Heilen an Leib und Seele

Medizin und Hygiene im 18. Jahrhundert

Coverabbildung des Ausstellungskataloges Bd. 38 Heilen an Leib und Seele
Hg. im Auftrag d. Franckeschen Stiftungen v. Holger Zaunstöck, Thomas Grunewald

Erscheinungsdatum: 05/2021

Erscheinungsort: Halle

Umfang: 328 S., 213 Abb., 6 Diagramme

ISBN: 978-3-447-11587-2

Ausstellungskataloge (38)
Alle Titel dieser Reihe

28,00 €

Die Einheit von Körper und Seele sowie eine christliche Lebensführung – und damit das Gemüt – waren die zentralen Koordinaten in der Medizin der Pietisten des 18. Jahrhunderts. Der Körper galt als Werkzeug Gottes in der Welt. Deshalb war es eine fundamentale Pflicht, sich gesund zu halten. Wurde ein Mensch krank, war dies zuvörderst als göttlicher Fingerzeig zu verstehen, dass es mit dem Frommsein defizitär bestellt war. Die Pietisten entwickelten eine Medizinlehre, die zunächst auf Prävention (Diätetik) sowie im Krankheitsfall auf körperliche als auch seelische Therapien setzte.
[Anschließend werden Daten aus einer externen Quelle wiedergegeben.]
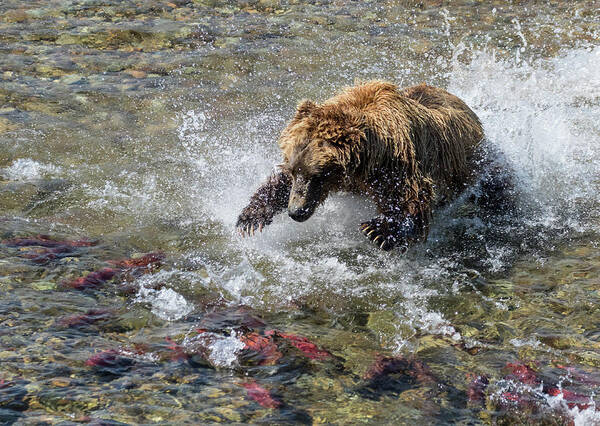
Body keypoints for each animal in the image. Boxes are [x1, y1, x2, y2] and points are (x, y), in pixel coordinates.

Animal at [236, 80, 488, 250]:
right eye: (293, 170)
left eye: (318, 174)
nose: (296, 211)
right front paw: (250, 218)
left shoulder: (395, 165)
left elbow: (410, 199)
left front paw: (377, 230)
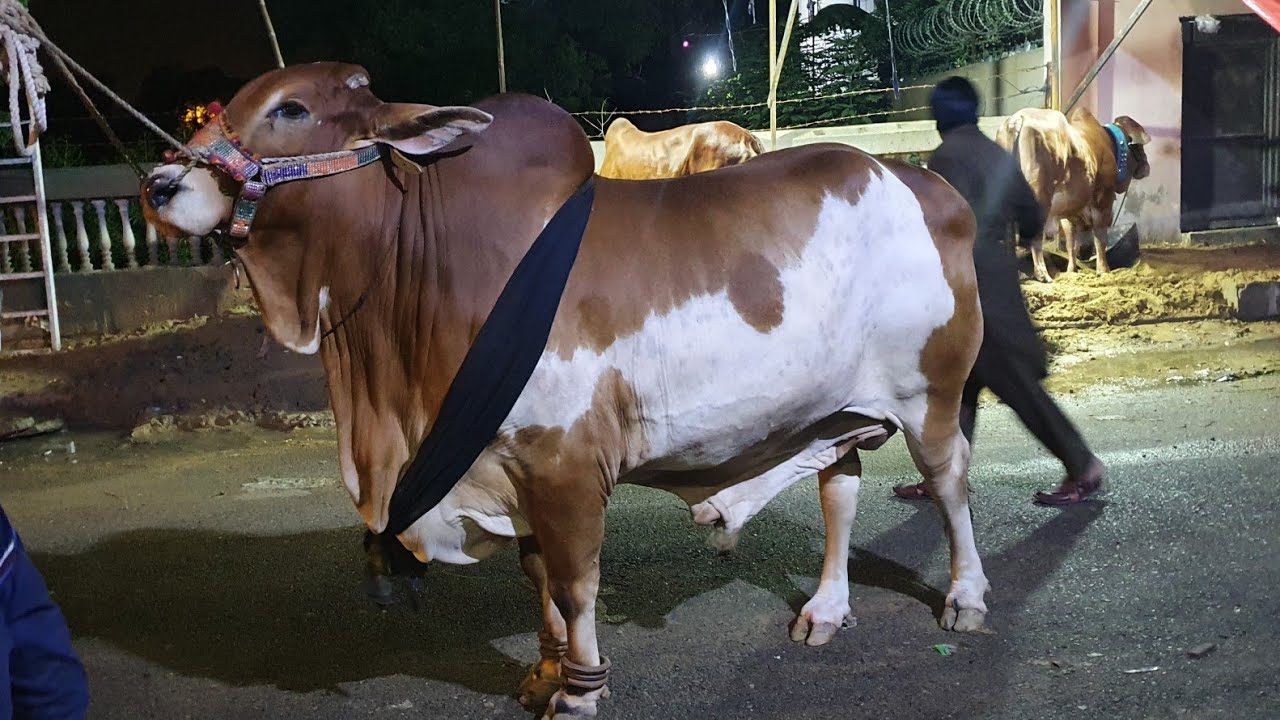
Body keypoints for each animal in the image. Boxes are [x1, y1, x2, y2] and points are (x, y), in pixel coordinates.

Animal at [995, 107, 1151, 282]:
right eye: (1139, 147)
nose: (1146, 166)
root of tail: (1017, 120)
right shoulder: (1103, 199)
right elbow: (1100, 238)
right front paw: (1104, 270)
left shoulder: (1068, 211)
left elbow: (1071, 241)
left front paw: (1071, 270)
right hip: (1039, 198)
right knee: (1033, 237)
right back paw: (1043, 274)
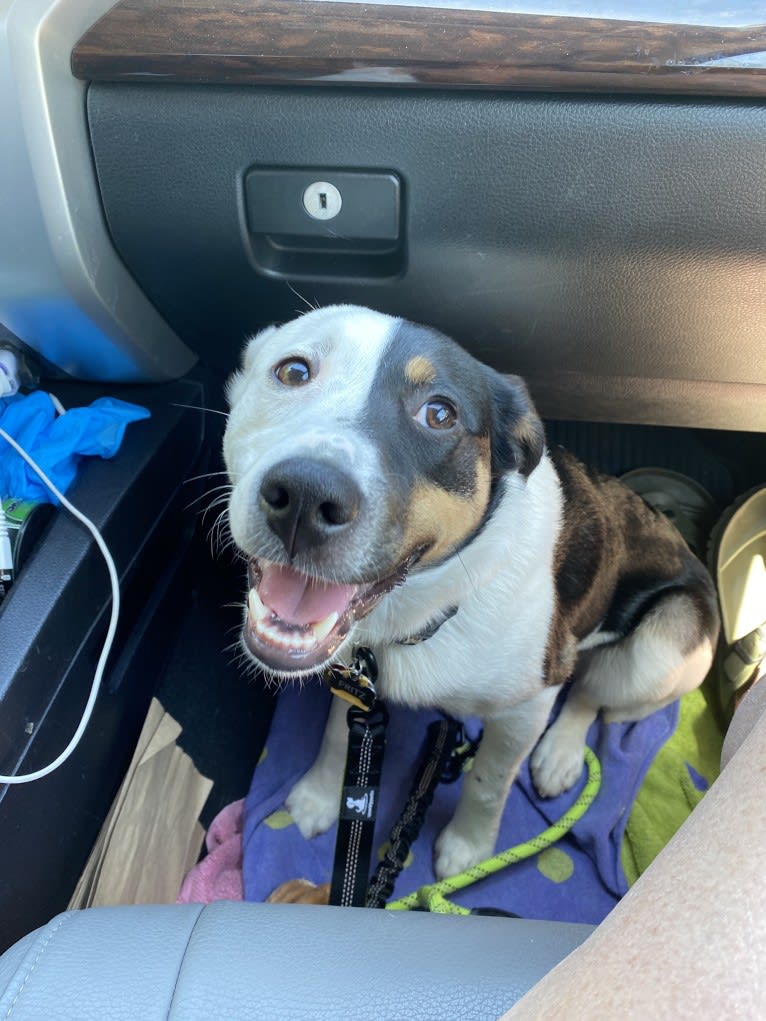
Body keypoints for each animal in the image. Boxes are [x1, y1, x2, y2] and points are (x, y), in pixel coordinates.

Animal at [220, 302, 719, 878]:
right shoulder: (352, 675)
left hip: (660, 646)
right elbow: (337, 736)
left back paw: (560, 754)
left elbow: (489, 780)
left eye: (440, 414)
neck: (426, 609)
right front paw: (322, 796)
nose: (303, 497)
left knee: (591, 692)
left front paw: (469, 849)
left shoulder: (529, 702)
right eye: (294, 371)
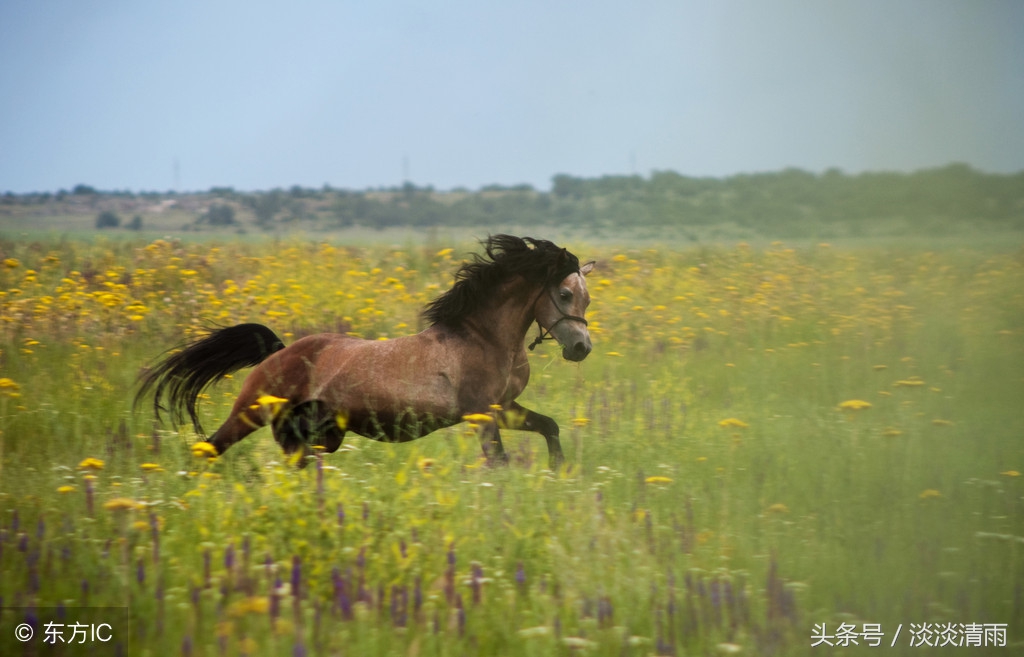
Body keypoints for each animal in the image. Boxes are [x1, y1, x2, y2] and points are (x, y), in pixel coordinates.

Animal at [140, 234, 598, 466]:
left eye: (587, 298)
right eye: (563, 294)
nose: (581, 347)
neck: (482, 338)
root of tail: (278, 352)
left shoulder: (504, 408)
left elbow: (550, 427)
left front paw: (560, 471)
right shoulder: (481, 413)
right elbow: (499, 461)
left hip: (319, 435)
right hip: (251, 412)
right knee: (209, 447)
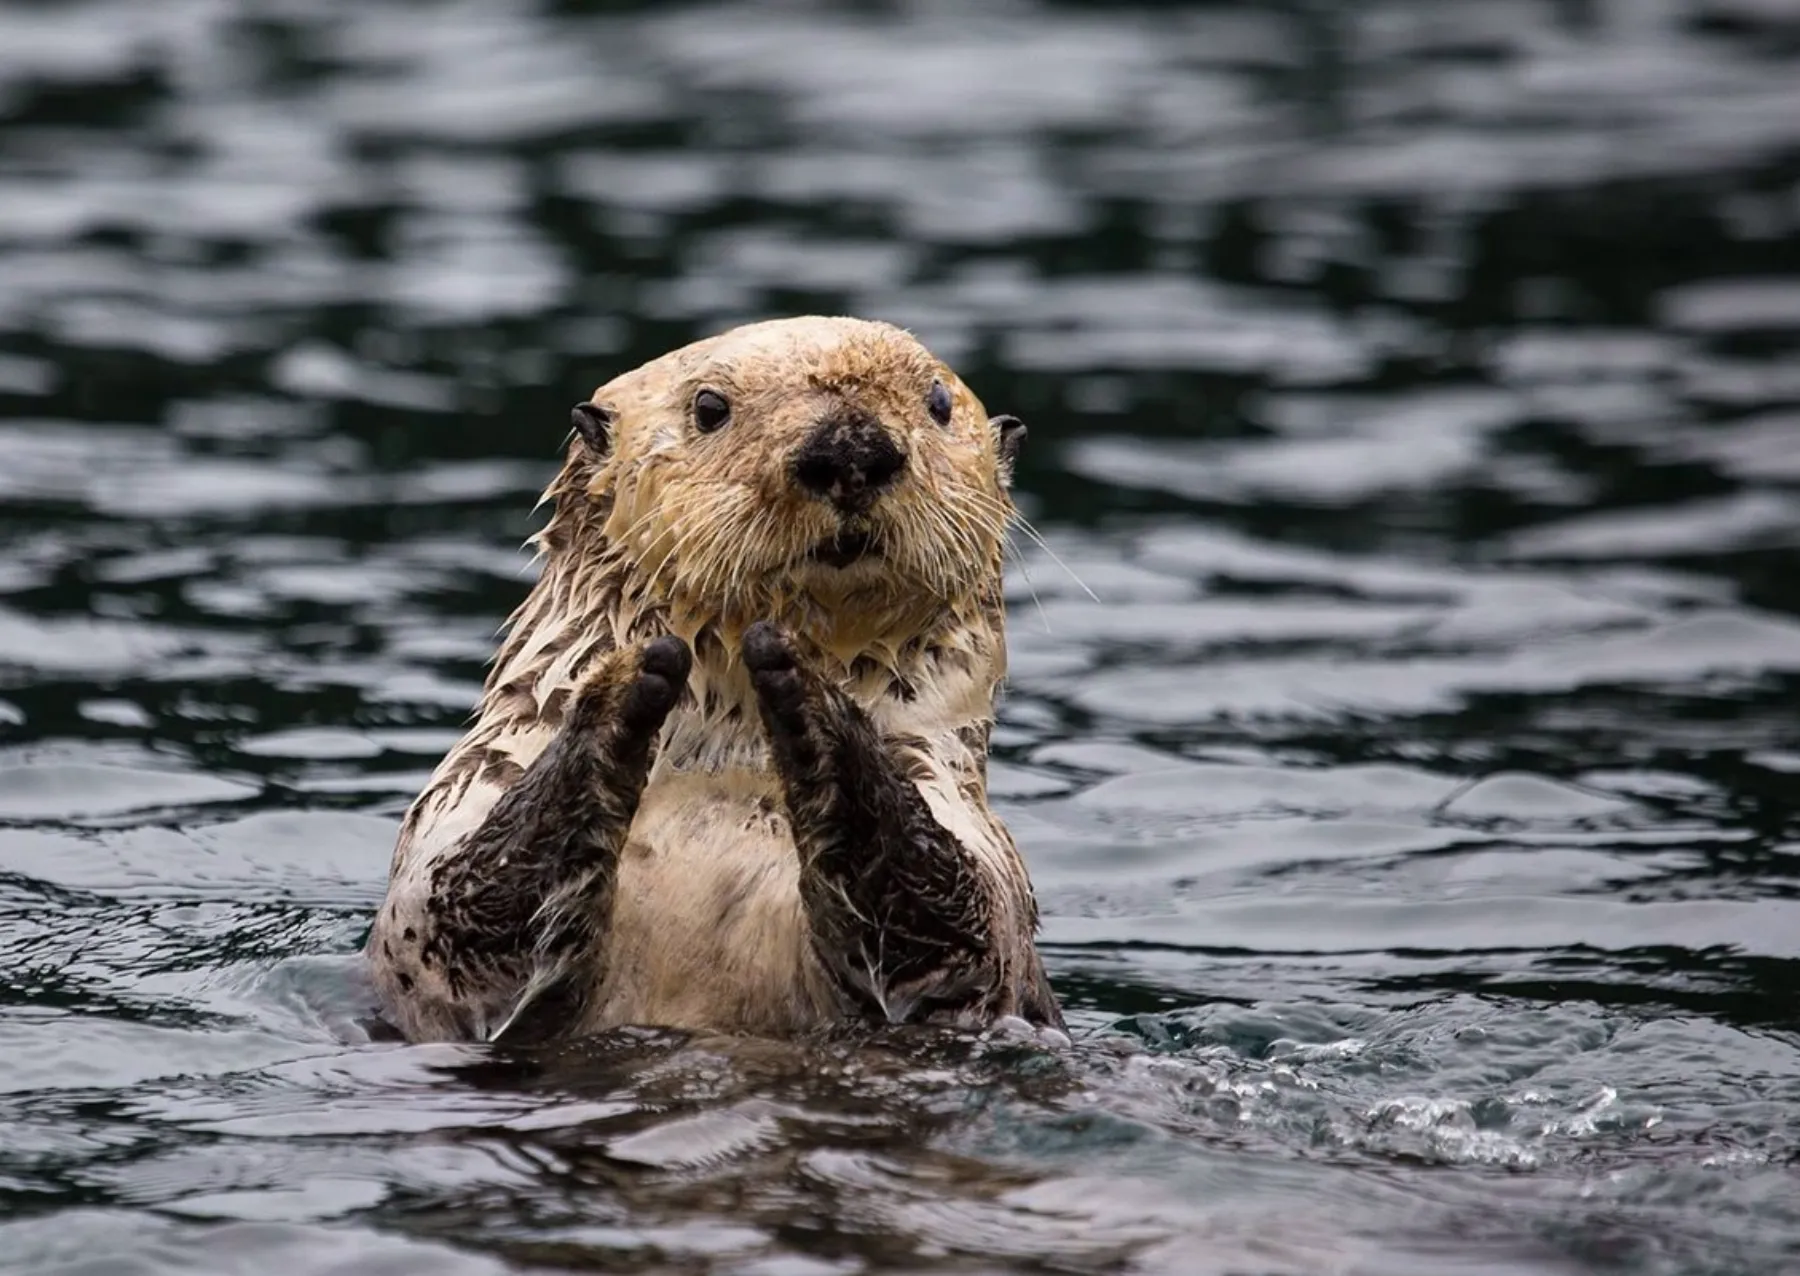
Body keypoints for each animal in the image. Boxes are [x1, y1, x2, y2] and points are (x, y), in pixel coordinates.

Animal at [365, 316, 1061, 1044]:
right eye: (708, 407)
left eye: (939, 403)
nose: (850, 448)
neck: (726, 767)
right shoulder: (455, 819)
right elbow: (466, 915)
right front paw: (628, 679)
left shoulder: (981, 854)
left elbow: (949, 924)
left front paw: (801, 681)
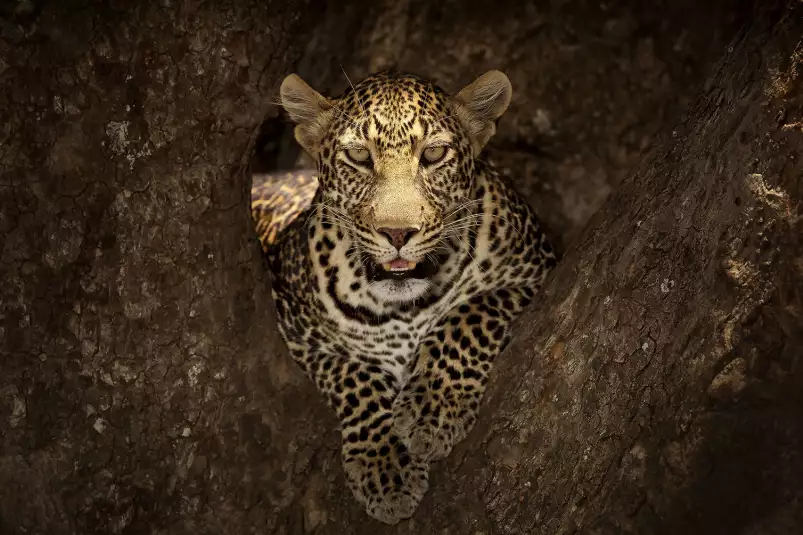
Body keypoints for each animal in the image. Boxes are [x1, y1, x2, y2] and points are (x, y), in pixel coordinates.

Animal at [251, 69, 560, 524]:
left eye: (433, 154)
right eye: (359, 156)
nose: (397, 234)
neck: (403, 307)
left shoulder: (536, 270)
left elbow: (468, 315)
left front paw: (433, 408)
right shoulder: (296, 330)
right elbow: (354, 375)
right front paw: (386, 466)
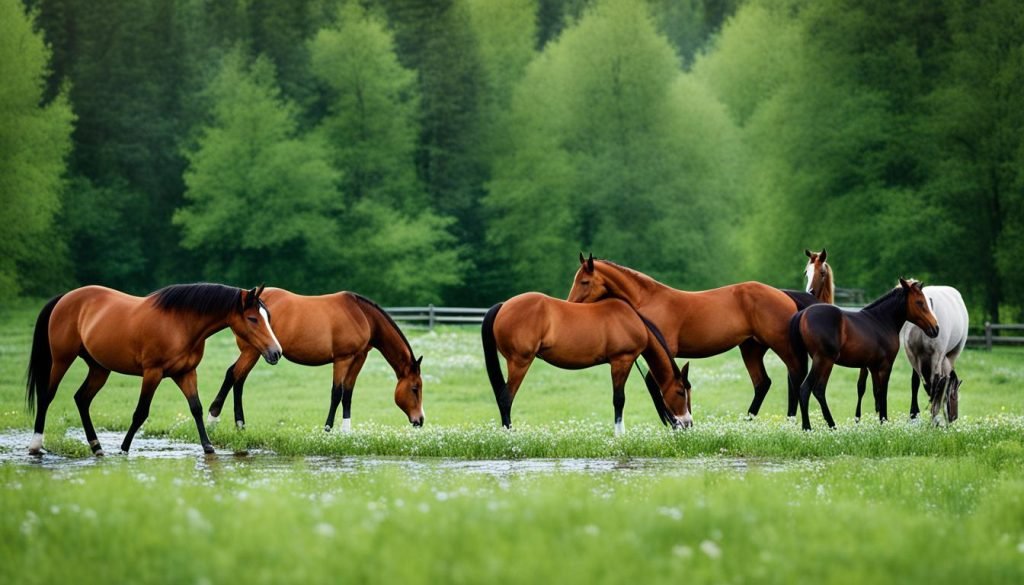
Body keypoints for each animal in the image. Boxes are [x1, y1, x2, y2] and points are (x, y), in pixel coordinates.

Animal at [25, 284, 282, 456]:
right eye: (253, 318)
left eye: (268, 316)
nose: (276, 352)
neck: (181, 324)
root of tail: (65, 298)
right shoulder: (152, 373)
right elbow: (141, 412)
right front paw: (124, 448)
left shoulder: (186, 373)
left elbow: (196, 408)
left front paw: (208, 446)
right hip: (61, 360)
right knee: (47, 396)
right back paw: (36, 445)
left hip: (99, 368)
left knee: (82, 399)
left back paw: (96, 447)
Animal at [207, 289, 424, 432]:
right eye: (415, 388)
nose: (420, 420)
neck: (362, 315)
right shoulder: (343, 359)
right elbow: (337, 393)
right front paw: (327, 429)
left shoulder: (358, 358)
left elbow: (348, 394)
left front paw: (346, 431)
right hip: (252, 350)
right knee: (233, 374)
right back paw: (212, 419)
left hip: (258, 352)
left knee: (239, 379)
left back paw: (240, 424)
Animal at [480, 292, 692, 433]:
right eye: (680, 391)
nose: (687, 423)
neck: (632, 321)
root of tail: (504, 305)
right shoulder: (621, 360)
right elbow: (619, 399)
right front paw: (620, 436)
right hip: (519, 362)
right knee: (506, 398)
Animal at [567, 254, 809, 419]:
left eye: (585, 282)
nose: (569, 305)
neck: (646, 299)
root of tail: (784, 295)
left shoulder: (662, 352)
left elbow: (655, 384)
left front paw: (672, 419)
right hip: (751, 348)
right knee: (763, 383)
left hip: (781, 345)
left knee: (795, 376)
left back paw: (791, 420)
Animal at [789, 278, 939, 430]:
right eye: (919, 302)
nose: (936, 328)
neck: (881, 321)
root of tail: (803, 313)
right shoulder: (886, 365)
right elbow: (883, 392)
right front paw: (884, 421)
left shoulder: (872, 366)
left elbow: (876, 392)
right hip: (824, 360)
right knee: (811, 389)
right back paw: (816, 427)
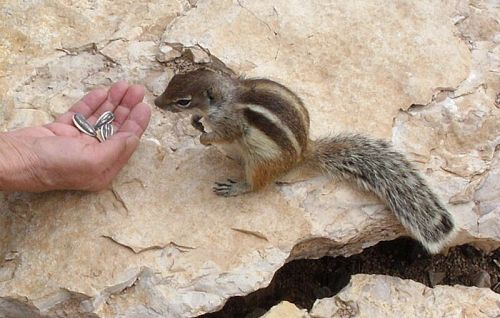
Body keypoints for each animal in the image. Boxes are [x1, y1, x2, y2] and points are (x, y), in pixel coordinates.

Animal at [156, 67, 458, 253]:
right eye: (173, 80)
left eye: (183, 101)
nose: (157, 103)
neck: (225, 97)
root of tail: (303, 153)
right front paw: (196, 124)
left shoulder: (230, 123)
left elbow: (223, 133)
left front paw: (204, 138)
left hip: (259, 162)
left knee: (257, 183)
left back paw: (237, 186)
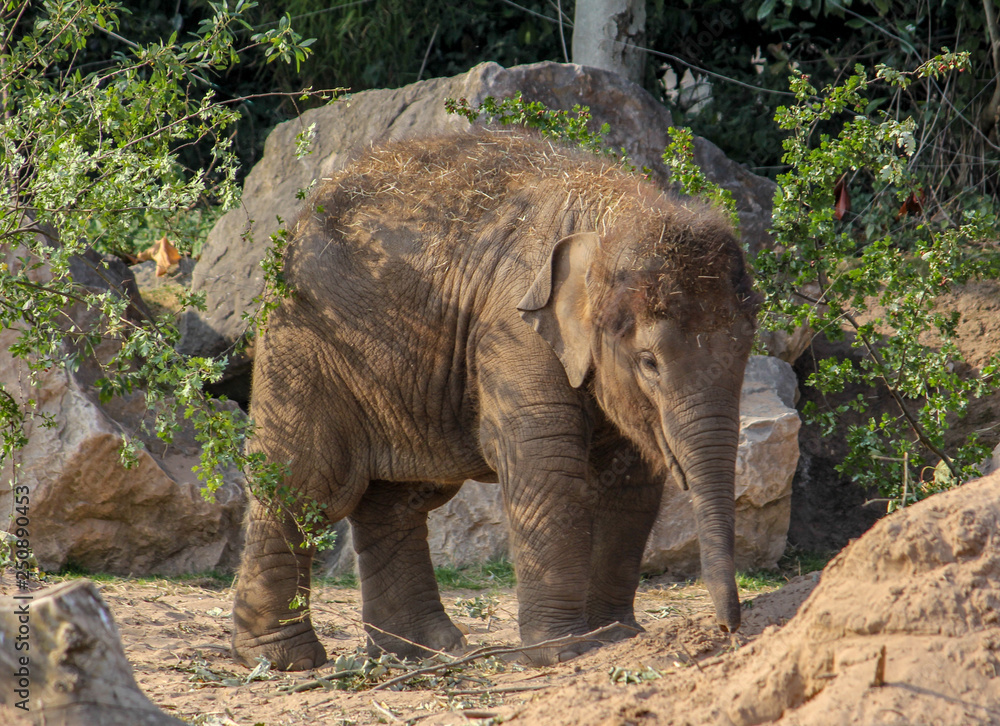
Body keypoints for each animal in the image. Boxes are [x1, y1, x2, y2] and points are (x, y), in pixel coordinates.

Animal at [231, 128, 760, 671]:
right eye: (649, 361)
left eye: (746, 348)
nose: (727, 629)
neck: (614, 217)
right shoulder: (513, 329)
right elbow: (545, 459)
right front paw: (564, 651)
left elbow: (631, 479)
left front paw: (619, 636)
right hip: (303, 342)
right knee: (303, 484)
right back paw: (283, 659)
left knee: (398, 499)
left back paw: (421, 651)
Im traditionellen Medizinverständnis war ein gesunder Körper das Ergebnis eines Gleichgewichts der vier Säfte (Humorallehre), welche wiederum durch ein maßvolles Leben erreicht werden konnte. Dieses Konzept erweiterten die pietistischen Ärzte um den zentralen Aspekt der Frömmigkeit: Ein maßvolles Leben bestand nun nicht allein in der Vermeidung von Extremen – körperlich, affektiv, emotional –, sondern vor allem in einer christlichen Lebensführung. Dafür wurde in den Stiftungen in Halle eine medizinische Gesamttopographie realisiert mit einem der frühesten Krankenhausbauten für Kinder und Jugendliche überhaupt. Der Katalog dokumentiert die erste große Ausstellung zur Medizin im (Halleschen) Pietismus und ordnet diese durch zahlreiche Forschungsbeiträge umfassend ein.